Belfast Telegraph

Wednesday 23 April 2014

How hitting all the right notes makes city a star

You might think Snow Patrol at the City Hall would be hard to top. But that's exactly what Belfast Music Week plans to do, says Gavin Robinson

It's hard to believe that it's almost a year ago since Bieber fever gripped Belfast. The red carpets were rolled out and helicopters filled the sky as Belfast prepared to take the global stage, playing host to the MTV European Music Awards.

The excitement in the city was palpable; in shops, restaurants, clubs and by the water cooler, the conversations were all the same - had Chris Martin really been spotted doing his Christmas shopping in Victoria Square? Was it true that Lady Gaga had been seen stocking up at a butcher's shop? Where was Justin Bieber staying?

The idea of Belfast hosting such a world-class event as the EMAs would have been unimaginable 10 years ago.

It is a city that's still in transition, but securing the MTV bid was perhaps the proof we all needed that Belfast - and indeed Northern Ireland - has come a long way.

Belfast people are very proud of their city - and rightly so; now here was the opportunity for the rest of the world to catch on.

Not only that, but here was an opportunity for us to showcase the best of our home-grown musical talent, some of which has gone on to claim international success.

One such band is Snow Patrol, who performed an unforgettable gig against the iconic backdrop of City Hall as part of last year's EMAs, marking the end of a hugely successful Belfast Music Week.

This year, fans of the local band will have the chance to relive that amazing night when the big screen at City Hall shows the gig on Friday, November 9.

It's just one event on the packed programme that has been announced for this year's Belfast Music Week, which runs from November 4 to 11.

Now in its third year, Music Week is going from strength to strength. Next week, more than 250 events will be held across the city - from intimate acoustic gigs, to massive productions, there will be something for everyone.

And as well as great music, the programme also focuses on industry issues, with a series of panels that will include some of the top names in the music industry.

This demonstrates Belfast City Council's continued commitment to nurturing and growing the creative industries in our city and enabling them to compete - and, indeed, punch above their weight - on the global stage.
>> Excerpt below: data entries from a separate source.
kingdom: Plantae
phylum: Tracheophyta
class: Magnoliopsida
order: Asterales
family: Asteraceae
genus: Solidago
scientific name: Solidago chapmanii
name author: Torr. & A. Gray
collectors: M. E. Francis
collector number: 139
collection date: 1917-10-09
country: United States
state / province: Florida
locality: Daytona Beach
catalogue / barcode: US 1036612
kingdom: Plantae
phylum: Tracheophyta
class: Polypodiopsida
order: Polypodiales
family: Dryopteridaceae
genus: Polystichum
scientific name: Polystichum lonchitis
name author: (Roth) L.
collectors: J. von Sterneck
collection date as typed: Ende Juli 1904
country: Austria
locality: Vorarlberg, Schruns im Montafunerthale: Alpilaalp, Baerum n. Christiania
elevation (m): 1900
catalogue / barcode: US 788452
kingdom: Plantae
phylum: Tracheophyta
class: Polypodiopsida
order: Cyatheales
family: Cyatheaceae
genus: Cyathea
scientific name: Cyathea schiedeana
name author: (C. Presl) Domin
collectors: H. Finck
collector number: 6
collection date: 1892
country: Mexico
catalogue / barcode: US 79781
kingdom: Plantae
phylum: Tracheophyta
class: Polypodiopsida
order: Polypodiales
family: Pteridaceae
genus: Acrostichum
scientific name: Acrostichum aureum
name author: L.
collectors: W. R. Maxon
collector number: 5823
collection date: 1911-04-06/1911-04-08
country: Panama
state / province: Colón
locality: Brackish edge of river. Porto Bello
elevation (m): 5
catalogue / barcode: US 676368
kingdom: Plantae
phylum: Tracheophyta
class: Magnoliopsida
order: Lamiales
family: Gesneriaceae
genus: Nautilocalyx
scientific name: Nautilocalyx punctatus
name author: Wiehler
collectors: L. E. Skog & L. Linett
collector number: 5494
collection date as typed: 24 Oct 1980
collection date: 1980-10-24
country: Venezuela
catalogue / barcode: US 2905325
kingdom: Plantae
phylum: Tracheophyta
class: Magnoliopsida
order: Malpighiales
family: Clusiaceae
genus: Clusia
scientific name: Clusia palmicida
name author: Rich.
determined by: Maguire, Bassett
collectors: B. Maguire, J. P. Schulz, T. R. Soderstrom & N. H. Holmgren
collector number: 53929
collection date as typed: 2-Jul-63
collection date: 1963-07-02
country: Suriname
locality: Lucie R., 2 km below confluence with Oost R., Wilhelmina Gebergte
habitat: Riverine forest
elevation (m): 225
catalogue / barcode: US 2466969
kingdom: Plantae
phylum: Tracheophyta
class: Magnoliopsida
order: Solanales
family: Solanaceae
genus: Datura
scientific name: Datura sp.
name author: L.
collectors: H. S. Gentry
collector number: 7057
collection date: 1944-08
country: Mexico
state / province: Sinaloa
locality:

Last year, Belfast Music Week attracted more than 33,000 people to the city, with more than 170 live performances in 45 venues. The event was also named Best Event in the Northern Ireland Tourism Awards. In addition, the MTV EMAs showcased some of Northern Ireland's finest to a global audience of millions. In spite of what any cynics might say, those figures are impressive and they have given us a good foundation on which to build.

Culture and arts, in particular music, are key to tourism. We already have a rich history, a history that sadly too often has made the headlines for all the wrong reasons; but last year, the images that were beamed around the world were ones of celebration and achievement.

Belfast's arts scene has never looked more vibrant. This year alone, Belfast City Council has supported 21 community festivals.

Investment in tourism, culture and arts is key and we've already seen the benefits of such investment by being named in many Top 10 must-see city polls.

I hope that this year's Belfast Music Week is another huge success and I would encourage anyone who has never been before to take a look at the programme.

Many of the events are free, so why not take this opportunity to experience world-class music right here on your doorstep?